Sunday, May 31, 2009

Chocolate Fudge Cookies with Dried Cherries and Toffee

Chocolate Fudge Cookies with Dried Cherries and Toffee

I scored pret-ty big this weekend, and no, I don't mean that way,
although if this was a true-confessions-type of blog, or one of those
graphic and crude ones, I could tell you some stor...nevermind.

I like Scharffenberger chocolate. I don't like the news that Hershey's bought
the company because I hate to see smaller companies scarfed up by conglomerates
only to have the smaller company name disappear. I haven't been able to learn
if Hershey plans to make Scharffenberger go away or not yet, but I hope they leave
the name and quality alone. If you have any newer information about this, please
let me know.

The thing that brought all this to mind was when I was perusing the aisles
at my local Meijer, (for those not living in Michigan and Ohio, it's a huge
grocery and department store-kind of place) I found myself in the baking section,
where I am often found, truth to tell, drooling over huge chunks of chocolate
and other add-ins for cookies and various other baked goodies.
I spotted the Scharffenberger with orange price stickers: this means only one thing:
clearance. They were originally marked $4.99 but cut down to $2.50.
$2.50?!?! As I grabbed bar after bar, I wondered if maybe the reason they
were marked down was because they were running the stock out in order to
change the package, name, product, etc.
I hope not.

Chocolate Fudge Cookies with Dried Cherries and Toffee
(Regan Daley)


2 1/4 cups AP flour
1/2 cup unsweetened dutch-processed cocoa powder
1 teaspoon baking soda
1/4 teaspoon salt
1 cup unsalted butter, room temperature
1 cup packed dark brown sugar
3/4 cup granulated sugar
2 large eggs
1 1/2 teaspoon pure vanilla extract
1 cup plump, moist, dried Michigan cherries
8 oz. bitter or semisweet chocolate chopped into chunks about the size of the cherries
1 cup English toffee pieces for baking such as Skor Bits


Preheat oven to 350 degrees F. Line two heavy baking sheets with parchment paper and set aside. Sift flour, cocoa, baking soda and salt together in a bowl and set aside. In a large mixing bowl or the bowl of a stand mixer fitted with the paddle attachment, cream together the butter and both sugars until light in color and fluffy-about 2 minutes. Add the eggs, one at a time, beating well after each addition and scraping down the sides of the bowl. Beat in the vanilla. Stir in the flour mixture in 3 additions, blending just until the dry ingredients are moistened. This part is really easier with a wooden spoon since the batter is very dense. Stir in the chocolate pieces and cherries and toffee bits.

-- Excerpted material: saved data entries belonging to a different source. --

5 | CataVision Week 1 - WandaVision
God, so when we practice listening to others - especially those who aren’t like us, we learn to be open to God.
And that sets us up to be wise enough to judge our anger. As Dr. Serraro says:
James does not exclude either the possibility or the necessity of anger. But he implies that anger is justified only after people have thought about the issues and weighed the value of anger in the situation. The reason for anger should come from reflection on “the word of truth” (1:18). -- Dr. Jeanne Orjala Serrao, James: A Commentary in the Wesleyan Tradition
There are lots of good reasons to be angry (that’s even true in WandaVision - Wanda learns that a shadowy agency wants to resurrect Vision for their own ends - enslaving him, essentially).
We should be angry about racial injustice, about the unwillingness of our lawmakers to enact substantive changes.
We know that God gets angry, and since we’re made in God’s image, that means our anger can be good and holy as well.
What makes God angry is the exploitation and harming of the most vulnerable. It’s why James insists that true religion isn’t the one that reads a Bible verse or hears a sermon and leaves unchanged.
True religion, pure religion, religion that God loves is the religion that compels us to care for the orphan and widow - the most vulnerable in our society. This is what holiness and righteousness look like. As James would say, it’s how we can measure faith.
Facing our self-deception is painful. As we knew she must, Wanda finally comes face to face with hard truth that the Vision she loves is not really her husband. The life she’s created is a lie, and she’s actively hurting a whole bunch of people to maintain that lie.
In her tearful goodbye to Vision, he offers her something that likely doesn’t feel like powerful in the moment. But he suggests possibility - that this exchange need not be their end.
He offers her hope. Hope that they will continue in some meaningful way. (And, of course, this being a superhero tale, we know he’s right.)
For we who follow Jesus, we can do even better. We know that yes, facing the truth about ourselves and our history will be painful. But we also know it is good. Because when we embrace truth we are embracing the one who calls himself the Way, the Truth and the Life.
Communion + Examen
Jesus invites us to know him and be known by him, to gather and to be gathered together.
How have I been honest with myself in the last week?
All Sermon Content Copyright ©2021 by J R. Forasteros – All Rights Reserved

At this point the dough may be frozen for up to 4 months; wrap securely in plastic wrap and place in a plastic freezer bag; thaw in the refrigerator without removing the wrapping before portioning the cookies and baking.

Drop the batter by heaping tablespoons onto the prepared baking sheets and place them in the center of the oven, turning half way through baking.

Bake the cookies for 15-18 minutes or until barely set in the center and just firm around the edges. Cook cookies on tray for 3-5 minutes, then transfer to wire rack to cool completely before storing. Store in air-tight container layered with sheets of parchment or waxed paper for up to 5 days.

I do want to warn you, though, that these end up pretty flat. I was a bit disappointed
that way, since I really don't like cookies that are flatter than the goodies you add to the dough.
But I'm not beaten.
I intend to try this one again, modifying it somehow to keep them from flattening
like the proverbial pancakes. They do have an excellent taste, with that crispiness
that you get with brown sugar in the dough. These are definitely
worth trying again.

And then I'll take pictures of them!

1 comment:

Cooking Mama said...

I LOVE Meijer! There are none out here in NC that I'm aware of it. But when I lived in northern IN that was my grocery store of choice.